A pivot point is an indicator of technical analysis that is often used to determine the overall market trends within different time frames. In other words, a pivot point is an average of high, low and closing prices of the previous trading day. Hence, on the next day trading below the pivot point imply bearish trend or sentiment and likewise, trading above the pivot point shows a bullish sentiment. Traders use pivot points to predict support and resistance levels in the current or upcoming trading sessions. These support and resistance levels thereby help traders to determine entry and exit points for stop-loss and profits.

Pivot point analysis is often used in synchrony with calculating support and resistance levels. In a pivot point analysis, the first support and resistance levels are computed by using the width of the trading range between the pivot point and either the high or low prices of the prior day. The second support and resistance levels are evaluated by using the full width between the high and low prices of the previous day.

Each resistance level is considered a pivot point. To expand the range, traders use additional pivot points to include up to four additional support and resistance pivot points. Traders usually put stop orders at or near pivot points.

Pivot points are often used as intra-day indicators for trading futures, commodities, commodities, and stocks. These points are known to be uniform and remain at the same prices throughout the day.

Pivot points can be calculated through various methods but the most commonly used is the five-point system. This system considers the previous day’s high, low and close, also two support levels called S1 and S2 and two resistance levels called R1 and R2 (totaling five price points), to generate a pivot point.

The equations are as follows:

Pivot Point (P) = (Previous High + Previous Low + Previous Close)/3

Support 1 (S1) = (Pivot Point x 2) – Previous High

Support 2 (S2) = Pivot Point – (Previous High – Previous Low)
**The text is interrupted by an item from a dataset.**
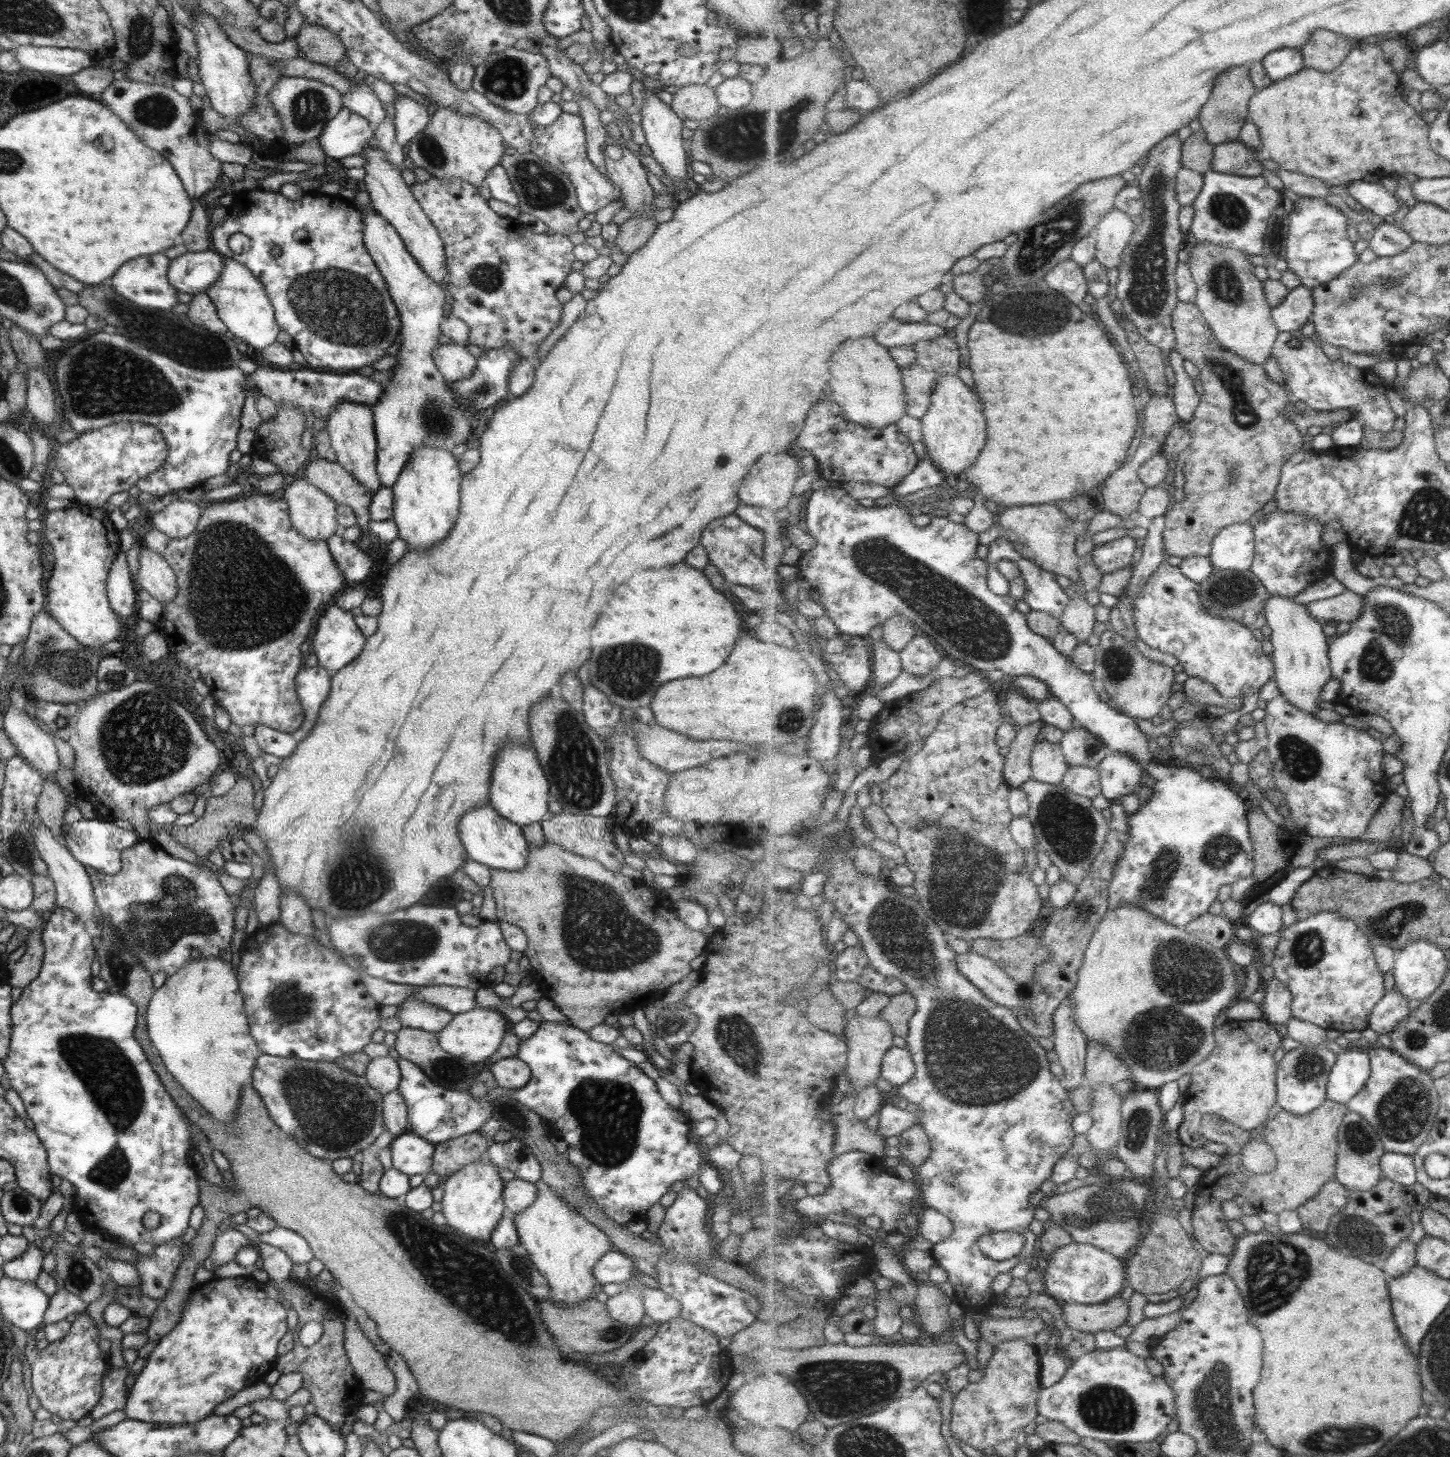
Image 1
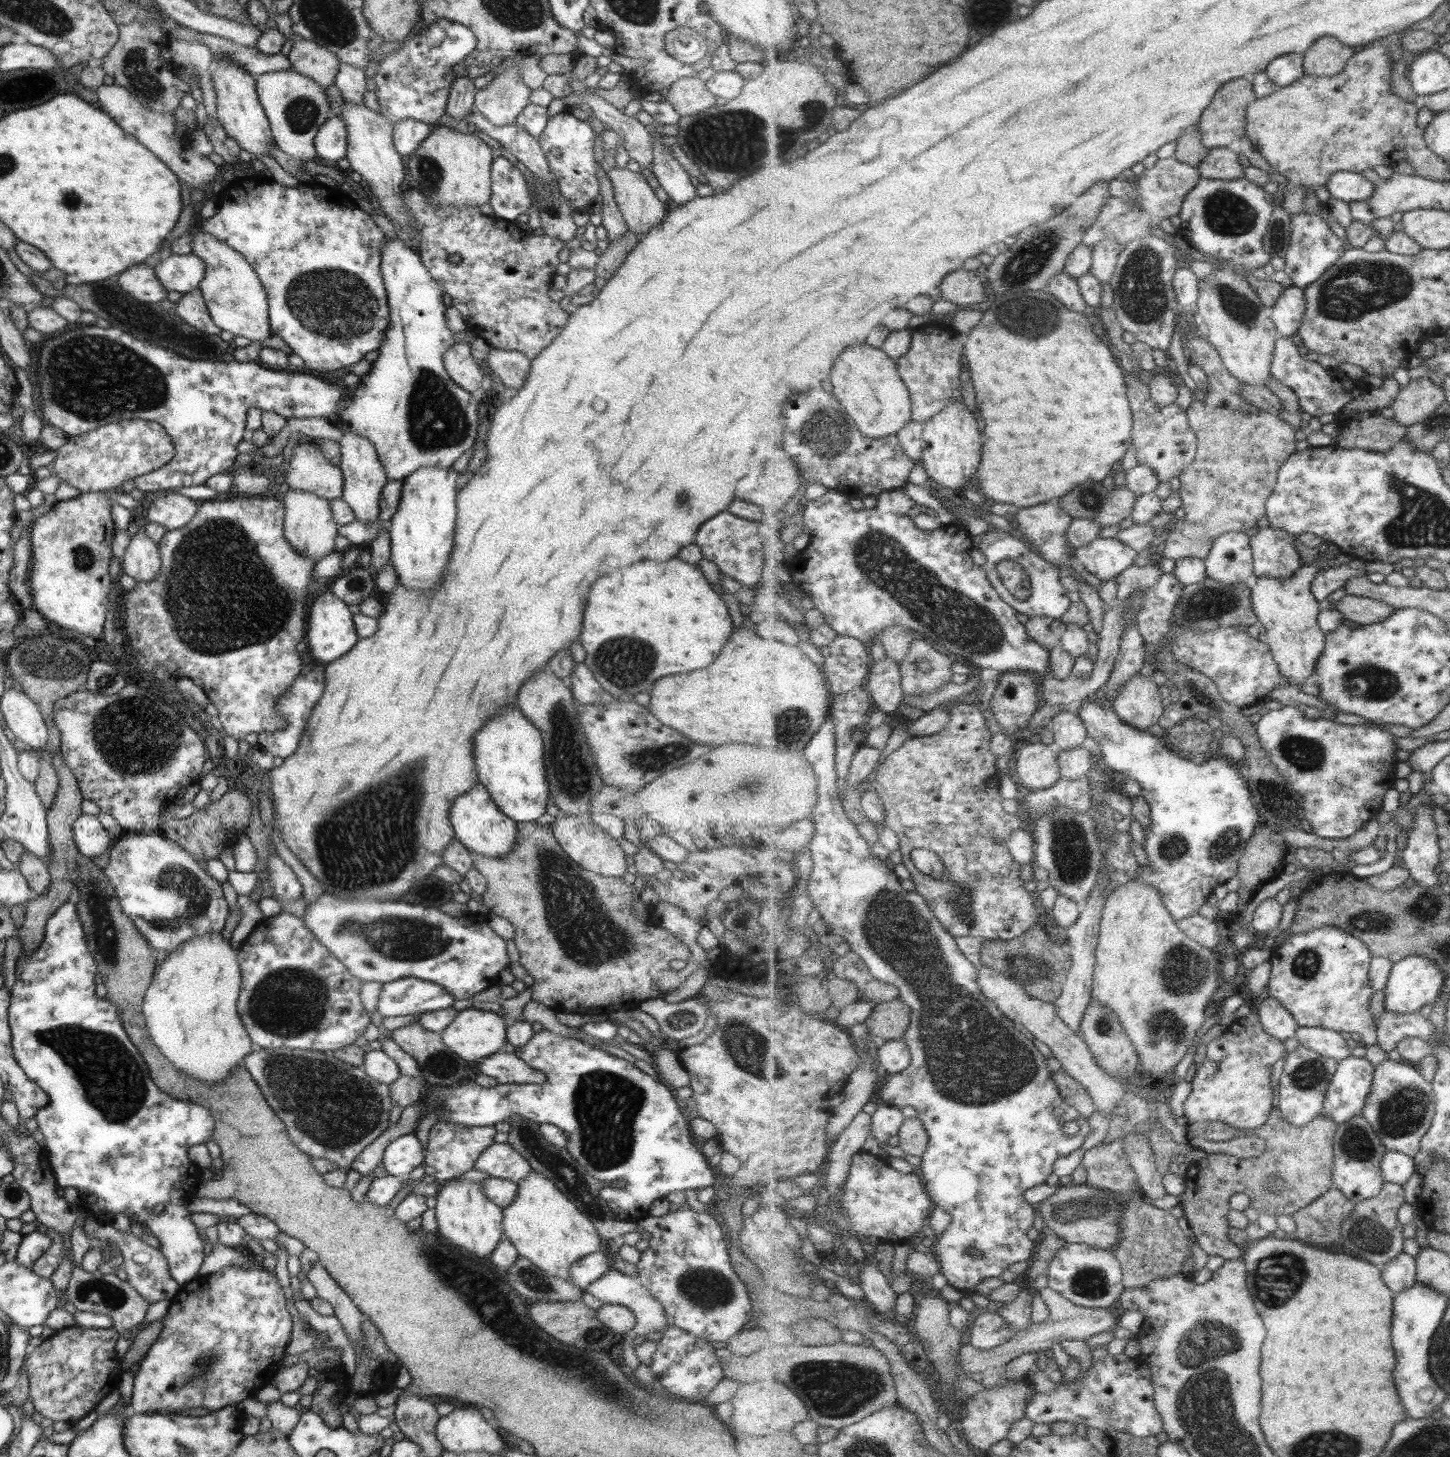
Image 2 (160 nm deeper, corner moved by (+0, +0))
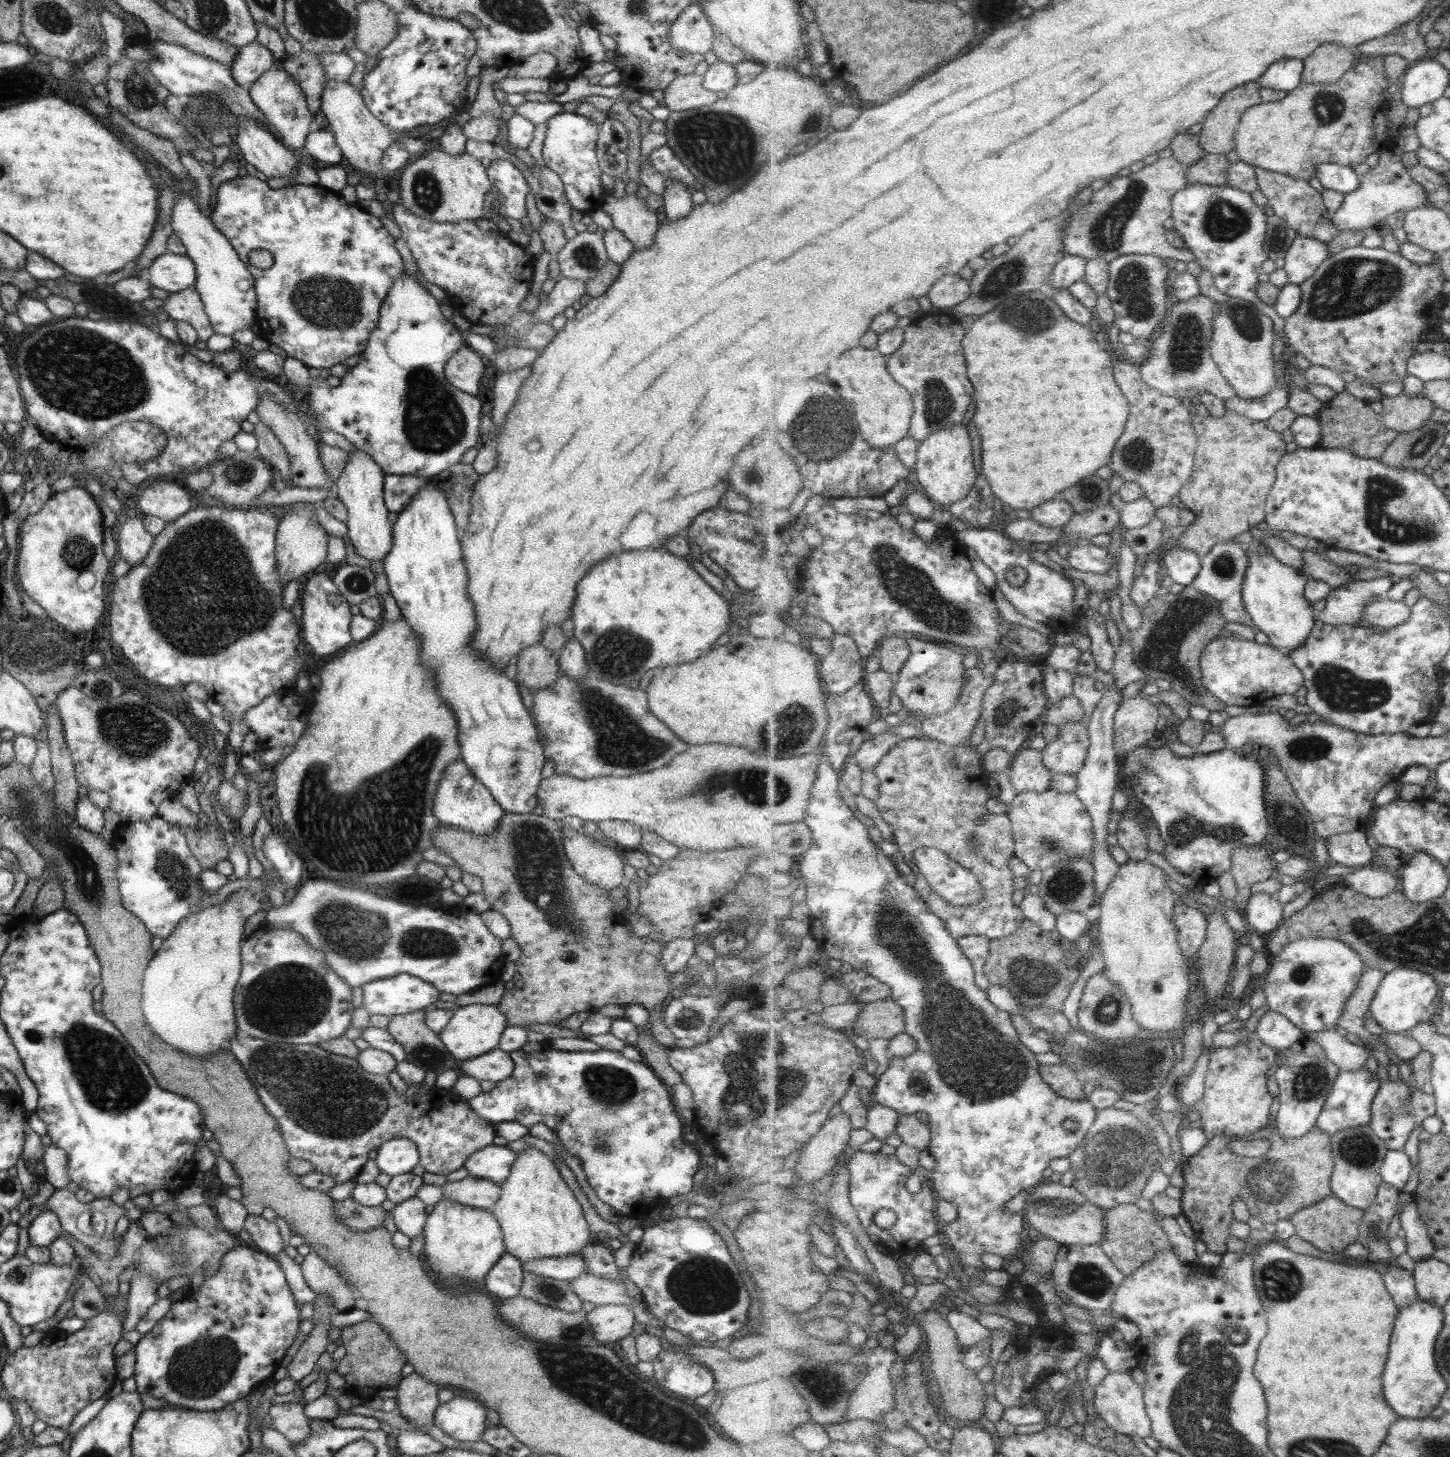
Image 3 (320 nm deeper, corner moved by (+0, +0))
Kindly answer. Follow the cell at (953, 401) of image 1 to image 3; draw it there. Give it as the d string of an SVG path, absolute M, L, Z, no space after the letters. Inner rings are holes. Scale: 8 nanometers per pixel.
M953 426L934 432L919 445L918 460L914 468L914 482L924 493L939 504L939 508L948 509L952 504L963 500L977 482L975 458L973 458L973 442L969 430L965 426Z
Resistance 1 (R1) = (Pivot Point x 2) – Previous Low

Resistance 2 (R2) = Pivot Point + (Previous High – Previous Low)

For a stock, which trades only during specific hours of the day, use the high, low and close from the day’s standard trading hours.

If the underlying security is trading higher than the pivot point then the pivot point is considered to be supportive, or a support level. On the other hand, a pivot point at a higher price than the underlying security is considered a price resistance level. When a pivot point is originally tested, prices pause or divert. This is because of the extensively followed nature of pivot points from retail traders to professional institutions.